■ Provided data:
┄┄┄┄┄┄

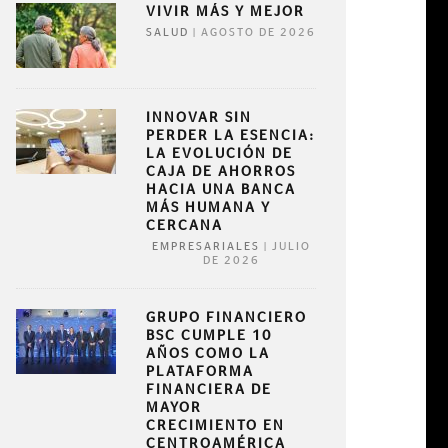
VIVIR MÁS Y MEJOR
|
AGOSTO DE 2026
SALUD
INNOVAR SIN
PERDER LA ESENCIA:
LA EVOLUCIÓN DE
CAJA DE AHORROS
HACIA UNA BANCA
MÁS HUMANA Y
CERCANA
|
JULIO
EMPRESARIALES
DE 2026
GRUPO FINANCIERO
BSC CUMPLE 10
AÑOS COMO LA
PLATAFORMA
FINANCIERA DE
MAYOR
CRECIMIENTO EN
CENTROAMÉRICA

┄┄┄┄┄┄

■ Exercise instructions: Please swap "JULIO" for "SEPTIEMBRE" in the text of the items, keeping every other line as it is and leaving out the pictures.

■ Completed task:
VIVIR MÁS Y MEJOR
|
AGOSTO DE 2026
SALUD
INNOVAR SIN
PERDER LA ESENCIA:
LA EVOLUCIÓN DE
CAJA DE AHORROS
HACIA UNA BANCA
MÁS HUMANA Y
CERCANA
|
SEPTIEMBRE
EMPRESARIALES
DE 2026
GRUPO FINANCIERO
BSC CUMPLE 10
AÑOS COMO LA
PLATAFORMA
FINANCIERA DE
MAYOR
CRECIMIENTO EN
CENTROAMÉRICA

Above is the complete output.